Letter from China

I’ve just returned to the U.S. after a week working in Beijing.

Let me reiterate some conventional wisdoms, confirmed by my own observations.

  • Everything you’ve read about China in recent years seems right – and then some. It is fast becoming the powerhouse of the 21st century.    
  • The state is increasingly intrusive and oppressive. Even a tourist can feel it, see it. Every Chinese person with whom I had an honest conversation confirmed the observation. But, so far at least, the Chinese people are willing to trade individual freedom for collective strength and relative prosperity. How long this overriding acquiescence will last is uncertain.

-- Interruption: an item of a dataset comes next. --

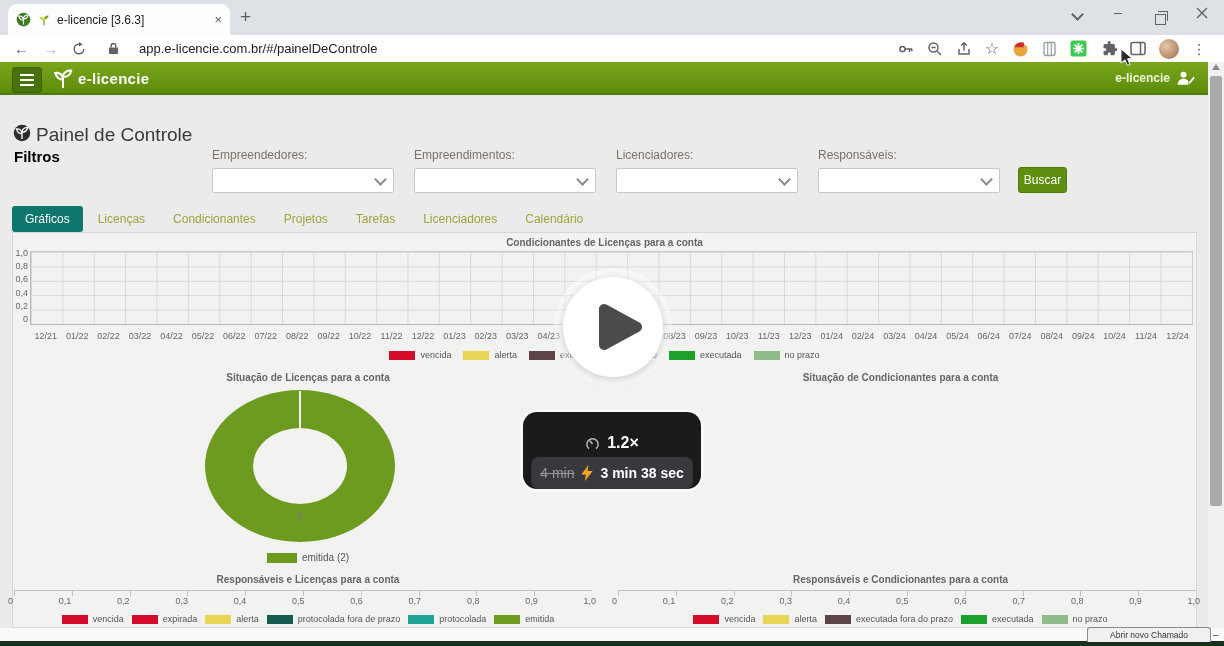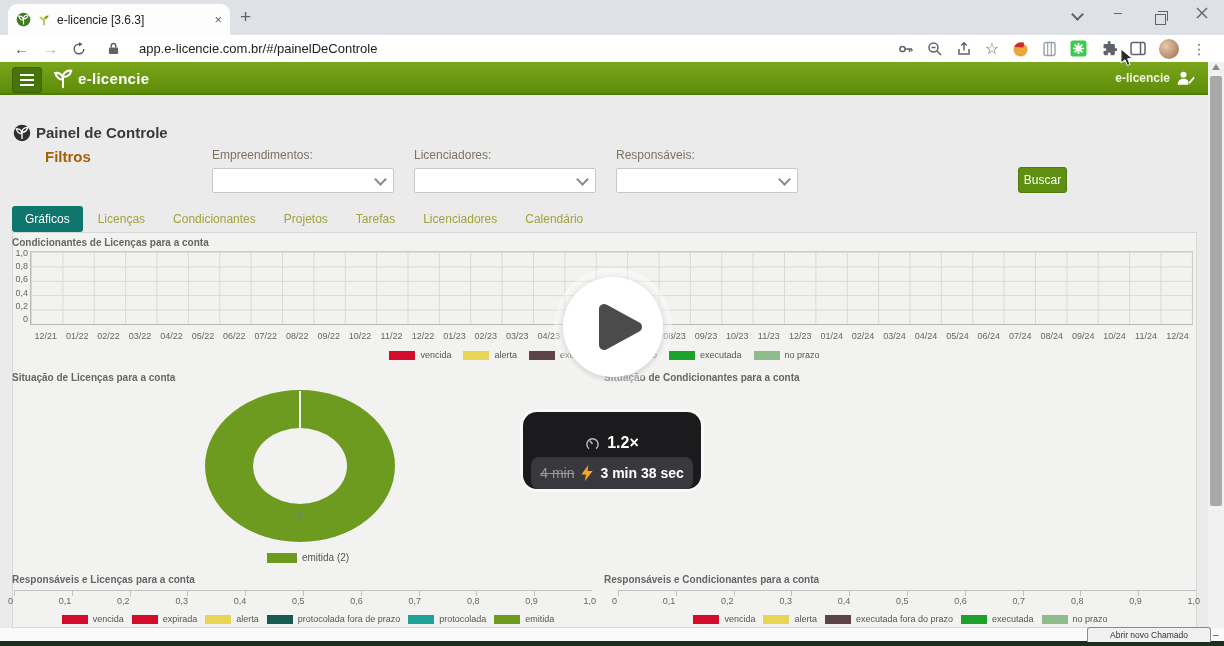"Painel de Controle" .pdc-title { font-size: 15px -> 19px; font-weight: bold -> normal }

But for now it appears entrenched.
  • Xi Jinping is the most powerful single figure in China since Mao. He feels strong enough to have dared in the last year to accrue to himself a level of power and authority typically associated not with authoritarian leaders, but with totalitarian ones.
  • Curiously, for China is anything other than communist in any traditional sense, the ideology of Marxism, Communism, is being vigorously and rigorously revived. Once again, the Chinese Communist Party is becoming the primary instrument of state control.
  • Xi intends to be strongman not only within China, but without. He, the Chinese, have a strategic plan that is far more ambitious than anything Americans can even conceive of. The Chinese are investing heavily in places such as distant Asia and Africa, which within the next decade will bestow on China unrivaled global influence.

China Daily is an English language newspaper published in China. It is considered to be state-run.  On one of that days I was in Beijing, January 12, the front-page headline was reminiscent of nothing so much as Pravda, for decades the main state-run rag of the Soviet Union.

The headline read, Xi Urges Strict Party Discipline. The text that followed, reprinted here in part, speaks for itself:

Highlighting the importance of governing the Party with strict discipline, Xi required the whole Party to maintain the authority and unified leadership of the CPC Central Committee, intensify the fight against corruption, and strive for a better “political ecology” in the party.

It is a must to uphold and enhance the Party’s comprehensive leadership in the process of governing the party with strict discipline, Xi said, adding that it is fundamental to maintain the authority and unified leadership of the CPC Central Committee.      

The Party should focus on capacity-building for its long-term governance and the building of its progressiveness and purity to ensure that the CPC becomes a Marxist political party that always walks in front of the times, supported by the people brave for self-revolution and standing the test of all challenges, Xi said.